Before the public hearing, about 65 escrow agents wearing bright blue “Shame on You John Garamendi” T-shirts protested his proposals on the sidewalk outside the department’s offices on Fremont Street

The proposal “would not create competition, it would destroy competition,” said Fran Bulter, incoming president of the California Escrow Association.

Juliana Tu, director of the California Escrow Association, called Garamendi’s proposal “a slap in the face.”

The protesters, like escrow officers in general, were predominantly female. Asked why, Tu said, “Escrow officers need several things: patience and attention to detail. Need I say more?”

Inside the hearing, the department heard first from four experts representing Fidelity National Title Insurance.

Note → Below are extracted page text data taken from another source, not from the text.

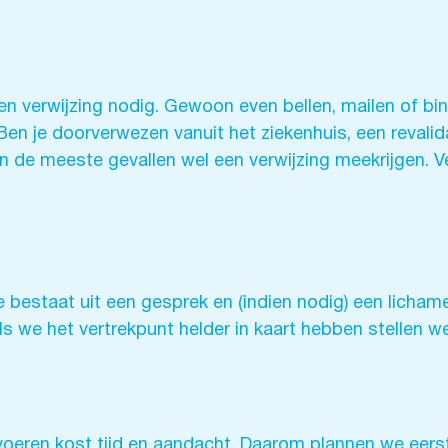
n verwijzing nodig. Gewoon even bellen, mailen of bi
en je doorverwezen vanuit het ziekenhuis, een revalid
 in de meeste gevallen wel een verwijzing meekrijgen. 
e bestaat uit een gesprek en (indien nodig) een licham
Als we het vertrekpunt helder in kaart hebben stellen
oeren kost tijd en aandacht. Daarom plannen we eerst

Norris Clark, a former deputy commissioner for the department of insurance who now works as a consultant for a law firm, argued that the expense data his former employer is demanding from companies is “incomprehensible” and “unclear.”

Michael Miller, an actuary, objected to an industrywide maximum rate because it would penalize companies with higher-than-average costs and potentially force them out of business, leading to less competition.

He also pointed out that because of lag in data collection and analysis, rates could get “out of sync” with the market and go down when they should be going up or vice versa.

Greg Vistnes, a vice president with CRA International, challenged the department’s research showing the market was not competitive, calling it “fundamentally flawed.”

He said a survey by showed that title insurance in California is slightly cheaper than the national average.

A spokesman for several consumer groups that support Garamendi’s proposal was scheduled to testify in the afternoon.

“I think it’s going to save a lot of people a lot of money,” said Doug Heller of the Foundation for Taxpayer and Consumer Rights, who supports the proposal but was not at the meeting. “I think the insurers will fight. They’ll file a lawsuit I suspect. Garamendi has a pretty good track record in terms of beating the insurers when they try to avoid reforms.”